Shutdown shock

Flight International Comment, 8 October

Like the outbreak of a deadly virus in Southeast Asia or the eruption of a volcano in Iceland, the global aviation industry faces another sudden and apparently uncontrollable financial shock.
Only this time the economic calamity comes not from the natural world, but from a political system.
A domestic squabble over how to administer health insurance policies in the USA now threatens to entangle a separate debate over deficit spending  and with it destabilise the global economic system.
It is too soon to tell how an increasingly likely ­default on US public debt payments on 17 October will harm the global economy, but there is no doubt that the aviation industry will feel some of the pain.

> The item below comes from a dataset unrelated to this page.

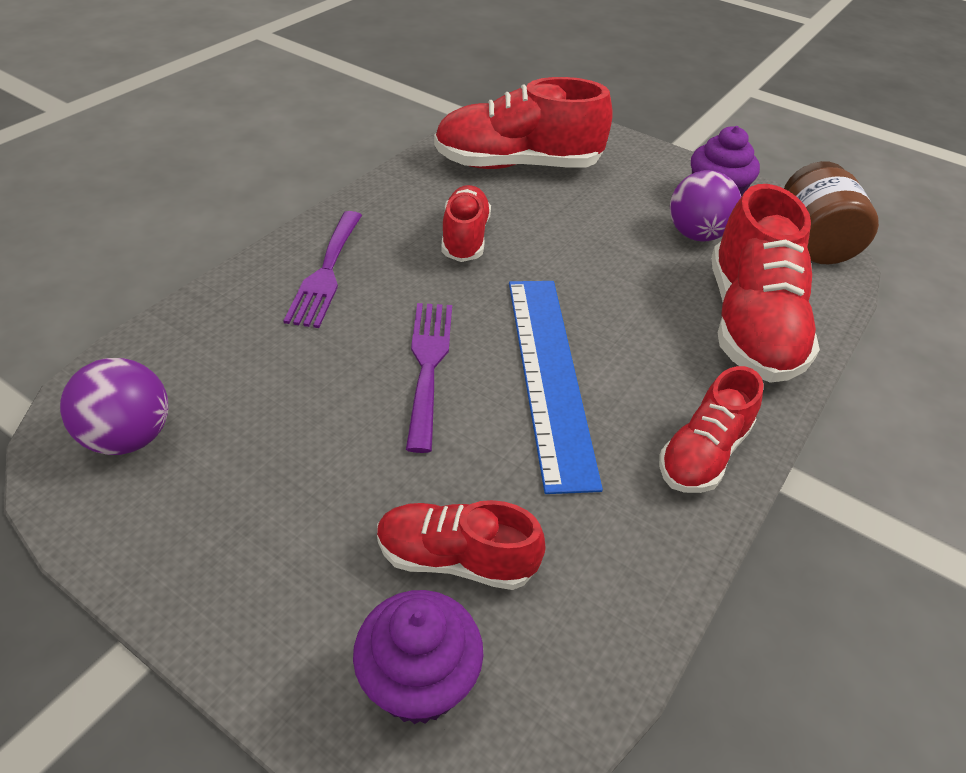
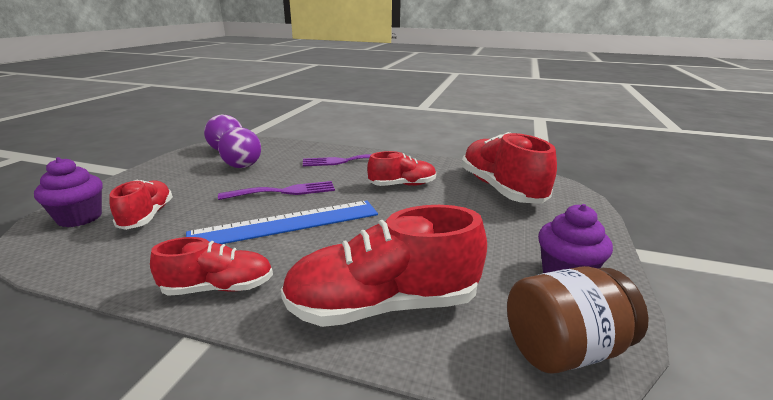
camera: 75 degrees right, 20 degrees down
red shoe [659,366,764,493] -> red shoe turned 150 degrees clockwise [150,237,273,296]
purple ball [670,170,741,242] -> purple ball moved to [218,127,261,168]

So far, the impact of the government shutdown has been minimal. Keeping air traffic controllers and ­Transportation Security Administration workers on the job spares airlines from immediate suffering.

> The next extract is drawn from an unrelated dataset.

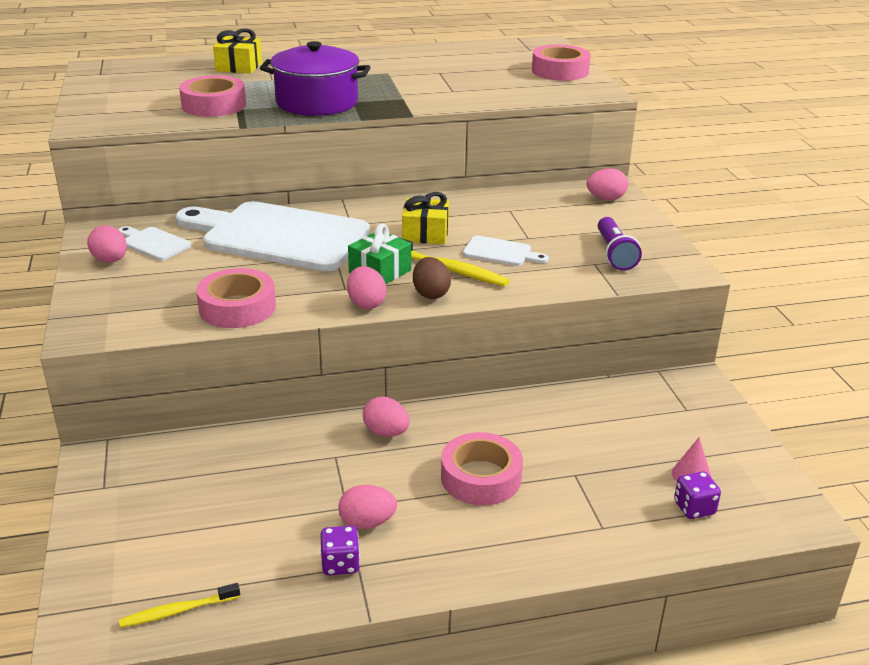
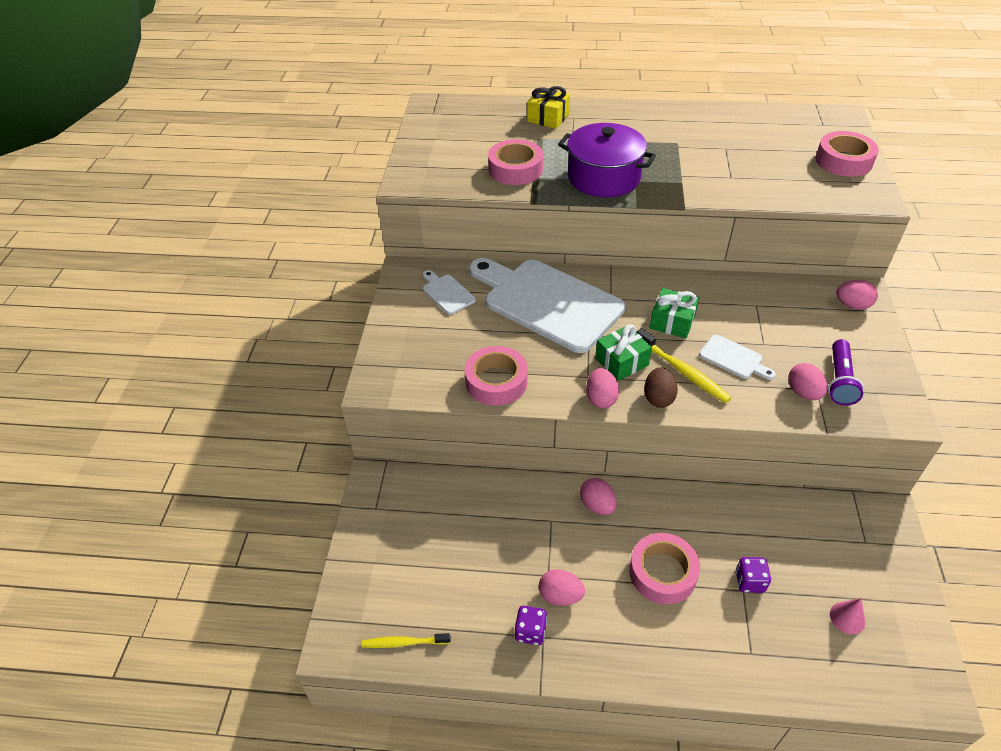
camera: 20 degrees right, 15 degrees up
pink egg [87,226,127,263] -> pink egg moved to [788,363,827,400]
yellow gift [402,192,449,244] -> green gift [650,288,699,339]
purple dice [674,472,721,519] -> purple dice moved to [735,557,771,593]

Thanks to a self-certification regime, it will be ­several weeks before the major OEMs, such as Boeing and Gulfstream, feel the impact of a government shutdown on efforts to certificate new aircraft programmes.
In the meantime, defence contractors may feel a pinch. The absence of government inspectors during the shutdown means no new aircraft products can be delivered to customers. Where the shutdown will hurt most is anywhere that the aviation industry depends solely on the government to keep commerce moving. In such a highly regulated industry there are many such intersections.

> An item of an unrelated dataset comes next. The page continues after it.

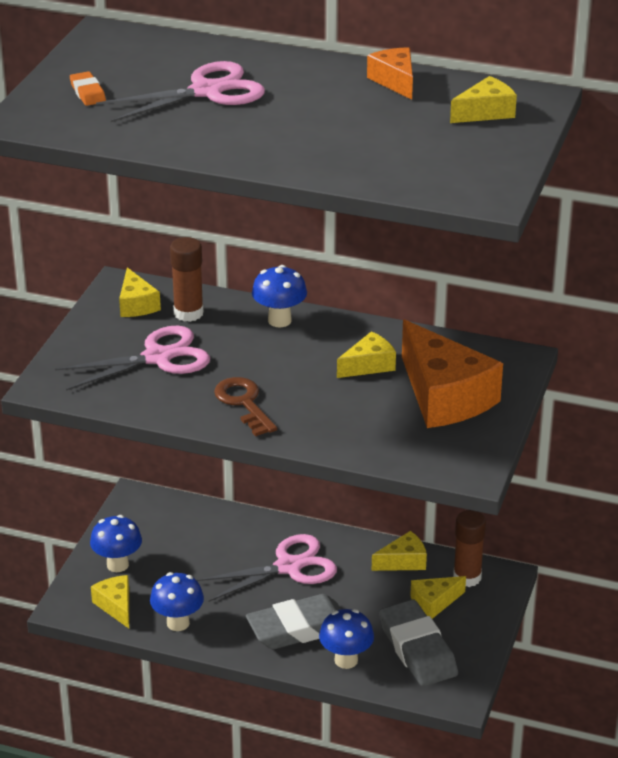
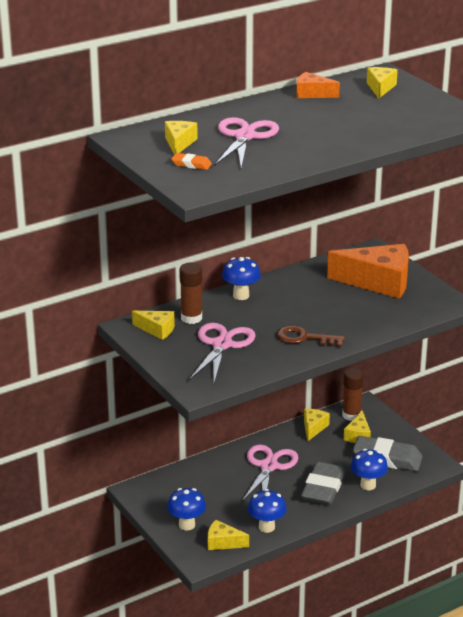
camera: 50 degrees left, 5 degrees down
yellow cheese [337,331,396,378] -> yellow cheese moved to [165,121,198,155]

Nowhere are these more numerous than the web of repair stations and completion centres around the USA. Populated mostly by small businesses, this industry depends on frequent intervention by FAA inspectors to keep the process moving.
As bad as the shutdown is, the impact still pales in comparison to the prospect of a debt default by the US federal government. Few industries are more governed by global economic growth than the aviation industry, and a shock to the financial system as seismic as a government default could wreak havoc.
But what can the aviation industry do to minimise the risk of such politically driven economic instability?
The experience may push industry leaders to press harder for more outsourcing of government functions. If a broken political system makes government an ­unreliable partner, maybe it is time to re-think who is in charge.